Sometimes it feels like too much, the world, this life, my inner world, my thoughts...
When there isn’t a flood of stressors I can handle it ok, sometimes even pretty well. I have enough space to breathe. My routine is enough. Slower days bring me peace. But when life’s curveballs get thrown at me, I’m not so good, usually…
I was laid off a few months ago. It hasn’t been easy. The job search feels like a roller coaster I’m being forced to ride. I didn’t ask to get on it and I don’t like it. About a month or so in, I started seeing red flags that my mental health was starting to suffer. I’m trying to give myself extra support so that it doesn’t get worse, I hope.
It’s been years since my last major depressive episode. I hope to not have one again but I also know not to be overconfident. I have personally seen the power of nutrition and lifestyle medicine help maintain my mental health in recent years. That foundational support are now habits and my lifestyle, thankfully. After years of recovery, I still get scared it won’t be enough one of these days.

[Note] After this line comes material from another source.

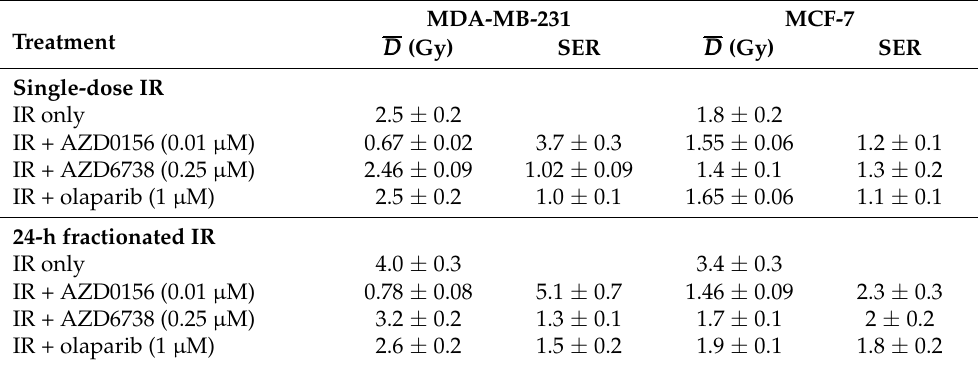
Table 2. Mean inactivation dose ( D ) of single-dose and 24-h fractionated IR with and without DDR inhibition and the sensitizer enhancement ratio (SER) of each DDR inhibitor in MDA-MB-231 and MCF-7 cells. D values were estimated by calculating the area under the survival curves in Figures 5 and 6. SER values were calculated as the D for the IR-only groups divided by the D for the IR and drug combination groups. Data are shown as mean ± SD of three independent experiments performed in duplicate or triplicate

All I can do is keep putting one foot in front of the other. Do my best day by day, moment by moment — whatever that may look like.
I remember a past therapist telling me that big life changes, good or bad, might trigger depression. She was kindly giving me a warning. Something to be aware of. So I’m mindful of that as I make my way through life. The last time I experienced debilitating depression was after a cross-country move. I had a plan to look for a therapist as soon I got settled in. Months passed, maybe even a year, before I finally reached out for help.

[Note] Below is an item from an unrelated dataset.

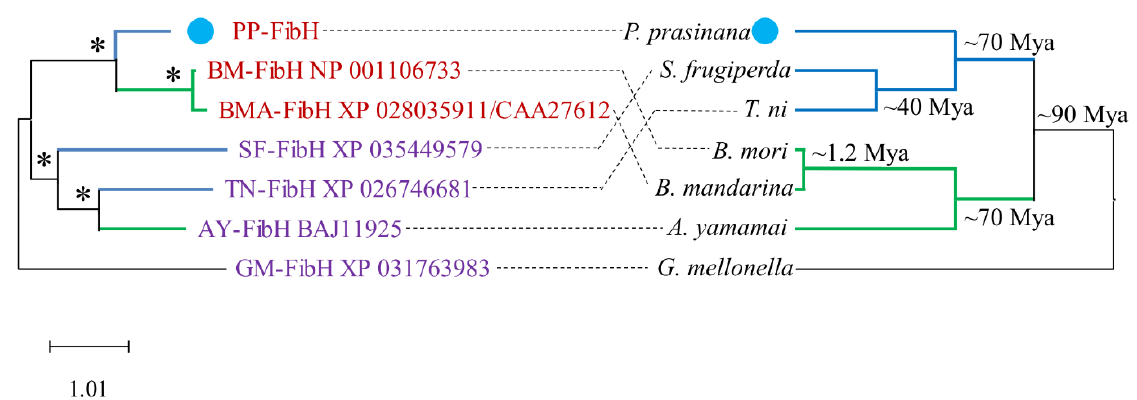
Figure 5. Comparison of available Fib-H protein sequences (left). The P. prasinana (PP) Fib-H sequence (blue dot) is more similar to that of B. mori (BM) and B. mandarina (BMA), these three sequences form a single well-supported cluster based on the similar structure of their crystal region (Class I sequences are marked by red text). Fib-H sequence from Antheraea yamamai (AY), another representative of superfamily Bombycoidea, forms one well supported cluster with two sequences from Noctuoidea ( Spodoptera frugiperda , SF, and Trichoplusia ni , TN). Based on crystal region structure they all belong to Class III (text marked by violet), including the outgroup sequence from the pyralid moth, Galleria mellonella (GM). Corresponding species tree with time divergence of nodes is shown on the right. All species from Bombycoidea superfamily have branches highlighted in green and all species from Noctuoidea superfamily have branches highlighted in blue (Mya = million years ago). Fib-H tree (ML) exhibits full resolution and good statistical support. Branches with statistical support (aBayes values) higher than 70 are marked with asterisks.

Fast forward to today. I’ve seen progress. This time it’s all about prevention and not waiting too long to get support. In the last couple of months, I’ve added in extra therapy sessions at the first sign of struggle. I try to stick to my daily wellness routine and listen to my body for cues as to what type of self-care I might need. I’ve learned how to adapt my toolkit based on the nervous system state that I’m in — my stress response guides me.
I’ve been doing pretty good, all things considered. Life isn’t easy. It can sometimes feel like too much for me. I choose to keep trying, that is sometimes a battle in itself. The immense amount of work and energy it takes to maintain mental health recovery day to day is often not talked about.
I keep trying. I hope you will too. We’re all scattered across this planet in the trenches together.